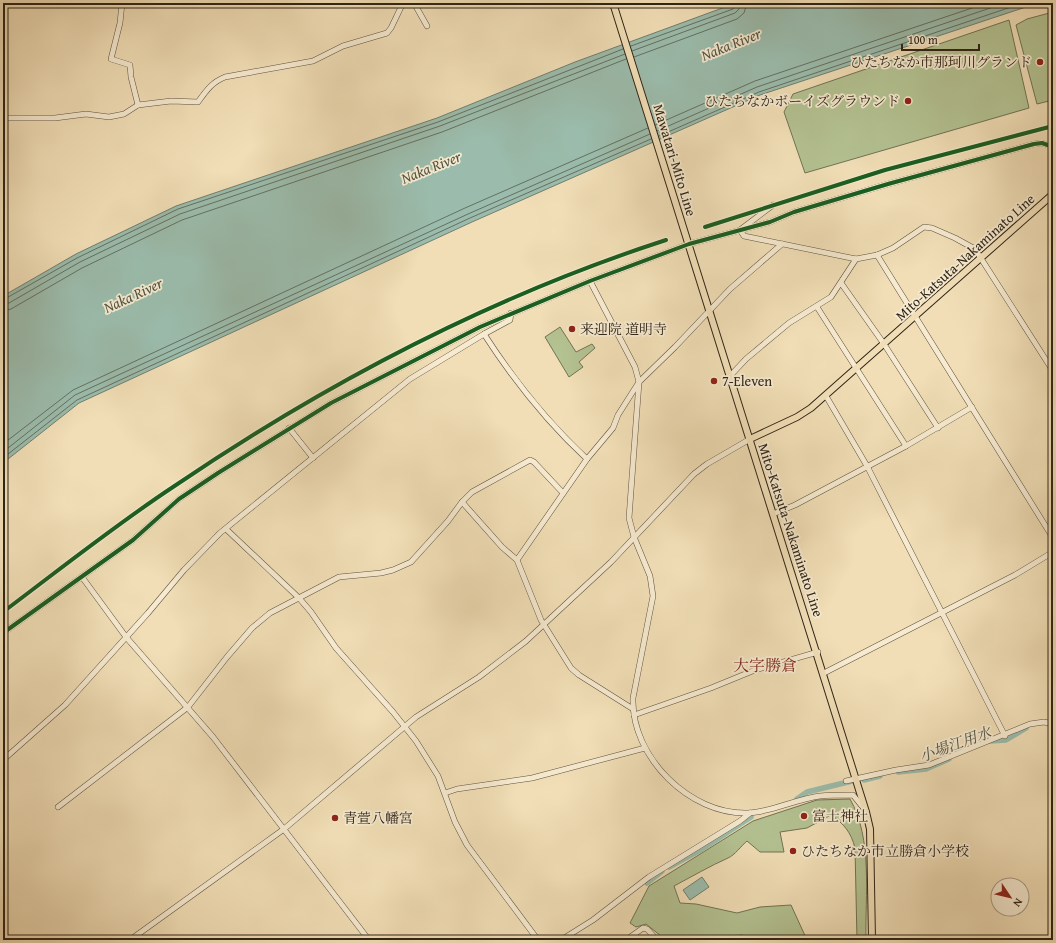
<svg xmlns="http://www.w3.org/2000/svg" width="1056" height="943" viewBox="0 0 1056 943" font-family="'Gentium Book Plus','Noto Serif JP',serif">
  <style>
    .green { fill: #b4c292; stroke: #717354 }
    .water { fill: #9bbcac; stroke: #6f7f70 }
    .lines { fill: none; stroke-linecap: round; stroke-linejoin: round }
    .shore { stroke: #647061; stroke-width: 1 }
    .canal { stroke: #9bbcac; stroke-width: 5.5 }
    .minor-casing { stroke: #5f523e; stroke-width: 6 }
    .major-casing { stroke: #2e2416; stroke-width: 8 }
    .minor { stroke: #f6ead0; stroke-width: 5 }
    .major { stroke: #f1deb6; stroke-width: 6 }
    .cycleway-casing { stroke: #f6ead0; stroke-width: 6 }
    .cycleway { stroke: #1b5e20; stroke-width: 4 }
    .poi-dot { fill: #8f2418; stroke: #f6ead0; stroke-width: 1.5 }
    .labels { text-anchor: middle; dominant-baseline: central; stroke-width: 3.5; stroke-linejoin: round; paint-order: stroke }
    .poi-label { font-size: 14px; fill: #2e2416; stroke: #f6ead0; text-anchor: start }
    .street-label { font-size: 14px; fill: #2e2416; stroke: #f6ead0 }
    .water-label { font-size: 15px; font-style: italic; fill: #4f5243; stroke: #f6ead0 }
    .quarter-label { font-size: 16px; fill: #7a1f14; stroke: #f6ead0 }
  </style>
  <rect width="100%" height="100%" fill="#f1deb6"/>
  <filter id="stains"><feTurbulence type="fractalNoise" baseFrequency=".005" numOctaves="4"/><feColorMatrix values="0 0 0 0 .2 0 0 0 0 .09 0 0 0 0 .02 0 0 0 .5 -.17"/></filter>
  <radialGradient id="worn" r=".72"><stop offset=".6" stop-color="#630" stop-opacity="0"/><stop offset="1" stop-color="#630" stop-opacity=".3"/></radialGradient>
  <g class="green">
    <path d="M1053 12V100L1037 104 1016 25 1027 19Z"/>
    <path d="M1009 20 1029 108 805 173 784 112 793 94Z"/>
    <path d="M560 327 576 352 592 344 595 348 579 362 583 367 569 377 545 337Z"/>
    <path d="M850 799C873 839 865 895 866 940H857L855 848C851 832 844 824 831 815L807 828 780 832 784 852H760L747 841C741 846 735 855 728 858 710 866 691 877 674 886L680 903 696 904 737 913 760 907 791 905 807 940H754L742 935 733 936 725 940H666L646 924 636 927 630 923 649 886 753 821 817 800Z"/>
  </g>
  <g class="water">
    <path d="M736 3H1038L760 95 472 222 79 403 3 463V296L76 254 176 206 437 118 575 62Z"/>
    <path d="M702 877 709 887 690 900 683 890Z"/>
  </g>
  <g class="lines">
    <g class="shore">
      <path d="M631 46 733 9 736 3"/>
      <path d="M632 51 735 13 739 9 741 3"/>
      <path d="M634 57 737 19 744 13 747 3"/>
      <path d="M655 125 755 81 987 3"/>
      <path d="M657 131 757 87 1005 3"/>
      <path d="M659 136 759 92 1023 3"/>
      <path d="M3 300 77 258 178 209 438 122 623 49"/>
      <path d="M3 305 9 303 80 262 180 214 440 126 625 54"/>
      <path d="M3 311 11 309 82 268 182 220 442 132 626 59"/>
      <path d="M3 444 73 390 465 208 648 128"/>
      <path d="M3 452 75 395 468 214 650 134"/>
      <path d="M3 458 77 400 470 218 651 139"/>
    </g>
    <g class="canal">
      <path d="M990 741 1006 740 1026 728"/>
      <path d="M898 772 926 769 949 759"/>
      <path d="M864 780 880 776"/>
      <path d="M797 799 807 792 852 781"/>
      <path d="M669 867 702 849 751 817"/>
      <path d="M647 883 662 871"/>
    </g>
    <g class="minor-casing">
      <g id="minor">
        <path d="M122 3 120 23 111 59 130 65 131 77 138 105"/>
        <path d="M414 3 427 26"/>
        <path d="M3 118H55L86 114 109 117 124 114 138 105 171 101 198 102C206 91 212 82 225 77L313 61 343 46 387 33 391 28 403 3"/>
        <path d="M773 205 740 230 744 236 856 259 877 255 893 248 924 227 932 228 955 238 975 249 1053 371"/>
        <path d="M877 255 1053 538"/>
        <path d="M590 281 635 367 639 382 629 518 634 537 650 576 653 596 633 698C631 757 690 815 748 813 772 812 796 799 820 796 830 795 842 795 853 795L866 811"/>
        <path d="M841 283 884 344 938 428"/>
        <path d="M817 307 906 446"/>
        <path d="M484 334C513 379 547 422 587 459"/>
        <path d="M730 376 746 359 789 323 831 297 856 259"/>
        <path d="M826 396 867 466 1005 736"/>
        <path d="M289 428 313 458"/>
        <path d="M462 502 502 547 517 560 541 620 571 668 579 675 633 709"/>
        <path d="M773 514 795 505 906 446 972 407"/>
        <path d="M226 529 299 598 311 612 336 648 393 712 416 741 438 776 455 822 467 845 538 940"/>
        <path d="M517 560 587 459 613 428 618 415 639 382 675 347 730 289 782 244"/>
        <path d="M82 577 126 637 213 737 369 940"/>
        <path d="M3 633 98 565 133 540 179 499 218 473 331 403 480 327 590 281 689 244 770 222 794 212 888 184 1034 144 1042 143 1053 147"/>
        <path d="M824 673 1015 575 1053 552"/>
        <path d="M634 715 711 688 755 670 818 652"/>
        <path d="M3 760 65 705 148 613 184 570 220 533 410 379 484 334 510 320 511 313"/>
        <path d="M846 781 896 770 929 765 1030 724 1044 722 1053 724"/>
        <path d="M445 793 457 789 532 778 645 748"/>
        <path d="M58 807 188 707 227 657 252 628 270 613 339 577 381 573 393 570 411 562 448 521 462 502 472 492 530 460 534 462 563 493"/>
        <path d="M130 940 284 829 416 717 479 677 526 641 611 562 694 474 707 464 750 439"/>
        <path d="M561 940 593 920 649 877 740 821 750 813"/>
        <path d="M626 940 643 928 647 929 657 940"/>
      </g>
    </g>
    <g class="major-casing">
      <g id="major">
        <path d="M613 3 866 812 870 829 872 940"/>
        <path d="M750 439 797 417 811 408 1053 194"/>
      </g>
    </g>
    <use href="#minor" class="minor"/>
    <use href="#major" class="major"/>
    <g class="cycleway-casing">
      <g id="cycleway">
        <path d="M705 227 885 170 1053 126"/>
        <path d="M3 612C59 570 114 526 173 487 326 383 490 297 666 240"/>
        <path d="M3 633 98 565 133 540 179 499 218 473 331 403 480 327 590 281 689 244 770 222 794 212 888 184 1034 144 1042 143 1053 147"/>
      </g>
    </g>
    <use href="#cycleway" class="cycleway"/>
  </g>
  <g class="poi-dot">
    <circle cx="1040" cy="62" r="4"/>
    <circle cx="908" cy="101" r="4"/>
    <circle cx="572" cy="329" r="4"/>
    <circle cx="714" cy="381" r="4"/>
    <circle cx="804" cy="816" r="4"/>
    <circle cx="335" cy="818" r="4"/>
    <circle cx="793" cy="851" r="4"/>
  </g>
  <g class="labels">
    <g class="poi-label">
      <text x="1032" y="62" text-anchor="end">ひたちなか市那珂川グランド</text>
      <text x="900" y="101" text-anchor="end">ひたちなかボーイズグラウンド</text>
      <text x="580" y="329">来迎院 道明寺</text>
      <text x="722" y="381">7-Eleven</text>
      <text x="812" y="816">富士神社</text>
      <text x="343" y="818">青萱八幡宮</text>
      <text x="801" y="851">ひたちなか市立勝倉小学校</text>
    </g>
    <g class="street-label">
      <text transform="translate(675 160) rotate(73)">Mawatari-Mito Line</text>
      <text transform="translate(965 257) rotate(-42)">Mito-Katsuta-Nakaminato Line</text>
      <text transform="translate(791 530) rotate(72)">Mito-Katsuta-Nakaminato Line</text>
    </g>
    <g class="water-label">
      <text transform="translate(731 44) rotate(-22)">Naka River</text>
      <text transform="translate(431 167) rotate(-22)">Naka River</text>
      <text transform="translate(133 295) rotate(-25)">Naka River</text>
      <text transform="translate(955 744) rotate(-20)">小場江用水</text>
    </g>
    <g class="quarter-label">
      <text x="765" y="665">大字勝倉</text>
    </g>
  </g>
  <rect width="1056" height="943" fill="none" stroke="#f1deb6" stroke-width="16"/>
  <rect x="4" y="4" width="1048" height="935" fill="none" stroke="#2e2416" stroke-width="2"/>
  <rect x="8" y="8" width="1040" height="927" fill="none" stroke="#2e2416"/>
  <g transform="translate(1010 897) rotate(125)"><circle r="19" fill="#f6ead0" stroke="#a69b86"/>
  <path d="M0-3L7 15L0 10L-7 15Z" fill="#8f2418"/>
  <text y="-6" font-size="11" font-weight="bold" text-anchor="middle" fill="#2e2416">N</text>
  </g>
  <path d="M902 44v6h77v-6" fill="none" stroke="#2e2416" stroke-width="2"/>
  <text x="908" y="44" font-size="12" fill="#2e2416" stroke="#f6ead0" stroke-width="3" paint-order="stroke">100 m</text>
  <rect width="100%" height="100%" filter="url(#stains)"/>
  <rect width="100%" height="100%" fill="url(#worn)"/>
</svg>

--

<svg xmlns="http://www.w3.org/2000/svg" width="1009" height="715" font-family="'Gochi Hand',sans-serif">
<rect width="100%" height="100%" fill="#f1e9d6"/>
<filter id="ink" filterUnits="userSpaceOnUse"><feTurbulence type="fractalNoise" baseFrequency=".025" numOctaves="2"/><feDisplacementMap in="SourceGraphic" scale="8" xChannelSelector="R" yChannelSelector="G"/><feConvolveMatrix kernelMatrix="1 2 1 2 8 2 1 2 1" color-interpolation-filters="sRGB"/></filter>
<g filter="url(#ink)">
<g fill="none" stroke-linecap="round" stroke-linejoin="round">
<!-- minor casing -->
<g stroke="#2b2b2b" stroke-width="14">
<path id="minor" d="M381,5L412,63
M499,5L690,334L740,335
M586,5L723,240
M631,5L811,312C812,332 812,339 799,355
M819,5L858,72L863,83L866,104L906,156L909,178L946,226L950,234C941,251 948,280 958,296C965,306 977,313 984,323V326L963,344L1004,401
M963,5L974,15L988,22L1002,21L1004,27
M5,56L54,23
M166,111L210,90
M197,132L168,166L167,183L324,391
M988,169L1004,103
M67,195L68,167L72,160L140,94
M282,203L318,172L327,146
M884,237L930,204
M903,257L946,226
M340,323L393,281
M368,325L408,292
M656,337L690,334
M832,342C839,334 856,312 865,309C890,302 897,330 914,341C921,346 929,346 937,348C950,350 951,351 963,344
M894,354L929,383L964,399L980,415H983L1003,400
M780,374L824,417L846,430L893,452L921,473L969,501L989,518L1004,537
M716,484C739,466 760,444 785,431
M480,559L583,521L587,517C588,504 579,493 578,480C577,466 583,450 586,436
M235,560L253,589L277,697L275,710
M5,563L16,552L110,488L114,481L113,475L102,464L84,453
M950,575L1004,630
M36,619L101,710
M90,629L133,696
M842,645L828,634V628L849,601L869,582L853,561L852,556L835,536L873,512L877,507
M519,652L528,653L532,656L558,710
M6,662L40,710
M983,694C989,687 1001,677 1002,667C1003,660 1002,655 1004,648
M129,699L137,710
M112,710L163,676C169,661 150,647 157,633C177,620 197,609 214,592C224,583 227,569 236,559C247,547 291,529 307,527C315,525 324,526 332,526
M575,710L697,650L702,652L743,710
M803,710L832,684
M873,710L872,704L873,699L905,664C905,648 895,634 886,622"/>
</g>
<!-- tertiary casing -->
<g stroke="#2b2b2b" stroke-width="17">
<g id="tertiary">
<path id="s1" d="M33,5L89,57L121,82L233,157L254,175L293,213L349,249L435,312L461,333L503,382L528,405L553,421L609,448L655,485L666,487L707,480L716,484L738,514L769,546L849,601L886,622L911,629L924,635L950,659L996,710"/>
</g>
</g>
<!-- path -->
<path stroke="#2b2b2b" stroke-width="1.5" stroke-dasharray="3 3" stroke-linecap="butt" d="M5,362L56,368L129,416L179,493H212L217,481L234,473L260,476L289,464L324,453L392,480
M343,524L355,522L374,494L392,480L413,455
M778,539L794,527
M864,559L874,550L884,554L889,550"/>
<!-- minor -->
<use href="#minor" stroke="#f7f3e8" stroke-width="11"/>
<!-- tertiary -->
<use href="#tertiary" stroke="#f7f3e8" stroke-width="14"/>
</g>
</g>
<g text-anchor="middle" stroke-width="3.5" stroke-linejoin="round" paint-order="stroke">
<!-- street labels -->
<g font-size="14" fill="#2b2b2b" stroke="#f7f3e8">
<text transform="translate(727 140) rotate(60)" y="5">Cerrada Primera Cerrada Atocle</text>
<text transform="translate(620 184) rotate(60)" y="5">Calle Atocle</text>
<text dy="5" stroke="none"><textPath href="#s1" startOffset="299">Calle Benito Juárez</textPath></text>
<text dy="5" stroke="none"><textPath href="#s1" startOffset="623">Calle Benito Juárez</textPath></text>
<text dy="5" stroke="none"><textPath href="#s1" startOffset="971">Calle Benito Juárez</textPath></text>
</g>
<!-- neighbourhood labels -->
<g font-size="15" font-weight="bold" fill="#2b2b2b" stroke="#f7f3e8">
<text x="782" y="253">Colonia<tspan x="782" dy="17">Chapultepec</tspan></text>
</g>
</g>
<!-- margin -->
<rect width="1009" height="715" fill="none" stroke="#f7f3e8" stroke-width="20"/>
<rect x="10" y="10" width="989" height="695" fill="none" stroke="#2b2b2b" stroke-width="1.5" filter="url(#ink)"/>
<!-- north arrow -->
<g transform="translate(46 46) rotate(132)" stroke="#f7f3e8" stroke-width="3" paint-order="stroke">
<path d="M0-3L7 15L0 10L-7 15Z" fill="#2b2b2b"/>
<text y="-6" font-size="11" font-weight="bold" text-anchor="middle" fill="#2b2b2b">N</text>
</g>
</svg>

WORK INSTRUCTION:
Only the lines above from the one with "M963,5L974,15L988,22L1002,21L1004,27" up to and including the one with "<!-- street labels -->" should be repeated, exactly as written.

ANSWER SECTION:
M963,5L974,15L988,22L1002,21L1004,27
M5,56L54,23
M166,111L210,90
M197,132L168,166L167,183L324,391
M988,169L1004,103
M67,195L68,167L72,160L140,94
M282,203L318,172L327,146
M884,237L930,204
M903,257L946,226
M340,323L393,281
M368,325L408,292
M656,337L690,334
M832,342C839,334 856,312 865,309C890,302 897,330 914,341C921,346 929,346 937,348C950,350 951,351 963,344
M894,354L929,383L964,399L980,415H983L1003,400
M780,374L824,417L846,430L893,452L921,473L969,501L989,518L1004,537
M716,484C739,466 760,444 785,431
M480,559L583,521L587,517C588,504 579,493 578,480C577,466 583,450 586,436
M235,560L253,589L277,697L275,710
M5,563L16,552L110,488L114,481L113,475L102,464L84,453
M950,575L1004,630
M36,619L101,710
M90,629L133,696
M842,645L828,634V628L849,601L869,582L853,561L852,556L835,536L873,512L877,507
M519,652L528,653L532,656L558,710
M6,662L40,710
M983,694C989,687 1001,677 1002,667C1003,660 1002,655 1004,648
M129,699L137,710
M112,710L163,676C169,661 150,647 157,633C177,620 197,609 214,592C224,583 227,569 236,559C247,547 291,529 307,527C315,525 324,526 332,526
M575,710L697,650L702,652L743,710
M803,710L832,684
M873,710L872,704L873,699L905,664C905,648 895,634 886,622"/>
</g>
<!-- tertiary casing -->
<g stroke="#2b2b2b" stroke-width="17">
<g id="tertiary">
<path id="s1" d="M33,5L89,57L121,82L233,157L254,175L293,213L349,249L435,312L461,333L503,382L528,405L553,421L609,448L655,485L666,487L707,480L716,484L738,514L769,546L849,601L886,622L911,629L924,635L950,659L996,710"/>
</g>
</g>
<!-- path -->
<path stroke="#2b2b2b" stroke-width="1.5" stroke-dasharray="3 3" stroke-linecap="butt" d="M5,362L56,368L129,416L179,493H212L217,481L234,473L260,476L289,464L324,453L392,480
M343,524L355,522L374,494L392,480L413,455
M778,539L794,527
M864,559L874,550L884,554L889,550"/>
<!-- minor -->
<use href="#minor" stroke="#f7f3e8" stroke-width="11"/>
<!-- tertiary -->
<use href="#tertiary" stroke="#f7f3e8" stroke-width="14"/>
</g>
</g>
<g text-anchor="middle" stroke-width="3.5" stroke-linejoin="round" paint-order="stroke">
<!-- street labels -->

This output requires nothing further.